• **RECORDS TO PROCESS**
*** Block opens ***

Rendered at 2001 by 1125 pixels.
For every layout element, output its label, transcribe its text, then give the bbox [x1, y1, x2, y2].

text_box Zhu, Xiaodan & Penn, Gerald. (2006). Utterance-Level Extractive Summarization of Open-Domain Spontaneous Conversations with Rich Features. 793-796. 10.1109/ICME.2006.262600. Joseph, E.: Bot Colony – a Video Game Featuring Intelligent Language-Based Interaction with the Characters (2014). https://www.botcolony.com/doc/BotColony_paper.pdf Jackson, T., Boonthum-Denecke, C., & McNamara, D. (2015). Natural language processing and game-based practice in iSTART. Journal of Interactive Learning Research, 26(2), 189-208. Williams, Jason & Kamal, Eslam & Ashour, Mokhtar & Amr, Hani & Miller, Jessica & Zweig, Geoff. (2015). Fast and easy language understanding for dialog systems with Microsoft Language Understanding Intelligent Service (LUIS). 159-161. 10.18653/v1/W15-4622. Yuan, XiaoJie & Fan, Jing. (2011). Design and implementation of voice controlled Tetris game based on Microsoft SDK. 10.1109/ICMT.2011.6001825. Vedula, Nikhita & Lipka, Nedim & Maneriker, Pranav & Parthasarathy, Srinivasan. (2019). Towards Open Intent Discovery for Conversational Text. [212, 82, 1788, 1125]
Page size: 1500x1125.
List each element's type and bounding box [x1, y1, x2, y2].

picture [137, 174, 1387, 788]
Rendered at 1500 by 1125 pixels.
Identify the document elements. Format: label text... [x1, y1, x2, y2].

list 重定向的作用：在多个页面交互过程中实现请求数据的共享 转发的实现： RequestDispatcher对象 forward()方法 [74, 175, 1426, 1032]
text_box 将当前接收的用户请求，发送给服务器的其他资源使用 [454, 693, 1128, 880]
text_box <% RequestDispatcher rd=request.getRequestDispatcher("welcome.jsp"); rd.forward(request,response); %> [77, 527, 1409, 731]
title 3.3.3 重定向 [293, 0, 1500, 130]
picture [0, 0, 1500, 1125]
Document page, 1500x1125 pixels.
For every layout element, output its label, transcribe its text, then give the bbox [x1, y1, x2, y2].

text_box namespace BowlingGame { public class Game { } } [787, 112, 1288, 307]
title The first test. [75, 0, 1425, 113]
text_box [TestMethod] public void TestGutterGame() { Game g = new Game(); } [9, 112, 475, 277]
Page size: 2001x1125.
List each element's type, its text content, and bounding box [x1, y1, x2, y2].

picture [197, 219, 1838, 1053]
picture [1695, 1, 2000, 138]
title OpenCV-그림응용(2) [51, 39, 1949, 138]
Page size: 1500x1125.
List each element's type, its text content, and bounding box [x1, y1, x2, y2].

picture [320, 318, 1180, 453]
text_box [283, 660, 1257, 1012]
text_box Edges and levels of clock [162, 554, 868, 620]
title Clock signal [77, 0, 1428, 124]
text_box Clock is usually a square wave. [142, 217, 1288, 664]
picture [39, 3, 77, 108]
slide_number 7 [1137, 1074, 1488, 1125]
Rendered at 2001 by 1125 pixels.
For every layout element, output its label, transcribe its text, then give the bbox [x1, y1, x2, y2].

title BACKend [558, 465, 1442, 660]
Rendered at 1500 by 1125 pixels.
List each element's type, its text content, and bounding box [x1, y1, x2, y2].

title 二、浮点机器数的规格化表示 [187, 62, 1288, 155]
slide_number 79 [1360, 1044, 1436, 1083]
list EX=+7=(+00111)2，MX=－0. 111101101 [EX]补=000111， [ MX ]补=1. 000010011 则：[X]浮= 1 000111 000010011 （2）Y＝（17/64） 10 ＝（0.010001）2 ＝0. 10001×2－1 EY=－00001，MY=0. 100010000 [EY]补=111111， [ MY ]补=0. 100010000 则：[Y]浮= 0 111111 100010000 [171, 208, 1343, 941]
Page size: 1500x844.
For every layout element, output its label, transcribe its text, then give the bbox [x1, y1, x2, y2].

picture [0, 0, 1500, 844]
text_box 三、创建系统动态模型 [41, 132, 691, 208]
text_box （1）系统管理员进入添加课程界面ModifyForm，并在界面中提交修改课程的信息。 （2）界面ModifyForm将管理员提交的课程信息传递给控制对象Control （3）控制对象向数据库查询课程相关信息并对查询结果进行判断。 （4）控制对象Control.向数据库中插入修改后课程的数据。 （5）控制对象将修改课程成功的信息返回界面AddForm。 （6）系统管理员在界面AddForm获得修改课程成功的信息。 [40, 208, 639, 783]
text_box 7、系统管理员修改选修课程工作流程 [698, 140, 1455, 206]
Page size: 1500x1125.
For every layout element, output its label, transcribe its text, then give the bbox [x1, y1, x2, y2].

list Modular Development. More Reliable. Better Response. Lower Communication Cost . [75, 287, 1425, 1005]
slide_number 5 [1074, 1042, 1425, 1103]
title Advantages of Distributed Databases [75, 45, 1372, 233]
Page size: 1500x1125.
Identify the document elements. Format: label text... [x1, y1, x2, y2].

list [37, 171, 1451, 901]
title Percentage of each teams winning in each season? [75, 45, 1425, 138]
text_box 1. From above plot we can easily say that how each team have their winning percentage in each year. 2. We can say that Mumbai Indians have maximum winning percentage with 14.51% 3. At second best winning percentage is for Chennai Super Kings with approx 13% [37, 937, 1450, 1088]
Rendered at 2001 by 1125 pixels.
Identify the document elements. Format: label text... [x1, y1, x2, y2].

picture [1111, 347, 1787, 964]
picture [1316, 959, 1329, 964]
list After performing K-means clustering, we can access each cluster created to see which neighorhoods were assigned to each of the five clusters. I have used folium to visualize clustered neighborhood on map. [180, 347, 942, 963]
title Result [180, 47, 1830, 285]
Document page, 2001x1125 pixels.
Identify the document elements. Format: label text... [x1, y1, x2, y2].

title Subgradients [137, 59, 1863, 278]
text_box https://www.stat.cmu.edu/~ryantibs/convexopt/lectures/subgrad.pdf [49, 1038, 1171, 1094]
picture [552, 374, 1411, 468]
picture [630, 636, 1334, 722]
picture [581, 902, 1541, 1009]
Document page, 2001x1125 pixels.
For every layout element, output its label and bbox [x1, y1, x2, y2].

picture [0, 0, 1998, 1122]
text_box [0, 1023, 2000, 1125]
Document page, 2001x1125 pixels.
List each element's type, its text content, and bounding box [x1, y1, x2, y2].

*** Block closes ***

• **HOW TO COMPLETE THIS TASK**
Please transcribe exactly the lines above from the line that has "text_box [283, 660, 1257, 1012]" up to and including the line that has "Page size: 1500x844."; no other line belongs in the answer.

• **SOLUTION TO THE EXERCISE**
text_box [283, 660, 1257, 1012]
text_box Edges and levels of clock [162, 554, 868, 620]
title Clock signal [77, 0, 1428, 124]
text_box Clock is usually a square wave. [142, 217, 1288, 664]
picture [39, 3, 77, 108]
slide_number 7 [1137, 1074, 1488, 1125]
Rendered at 2001 by 1125 pixels.
For every layout element, output its label, transcribe its text, then give the bbox [x1, y1, x2, y2].

title BACKend [558, 465, 1442, 660]
Rendered at 1500 by 1125 pixels.
List each element's type, its text content, and bounding box [x1, y1, x2, y2].

title 二、浮点机器数的规格化表示 [187, 62, 1288, 155]
slide_number 79 [1360, 1044, 1436, 1083]
list EX=+7=(+00111)2，MX=－0. 111101101 [EX]补=000111， [ MX ]补=1. 000010011 则：[X]浮= 1 000111 000010011 （2）Y＝（17/64） 10 ＝（0.010001）2 ＝0. 10001×2－1 EY=－00001，MY=0. 100010000 [EY]补=111111， [ MY ]补=0. 100010000 则：[Y]浮= 0 111111 100010000 [171, 208, 1343, 941]
Page size: 1500x844.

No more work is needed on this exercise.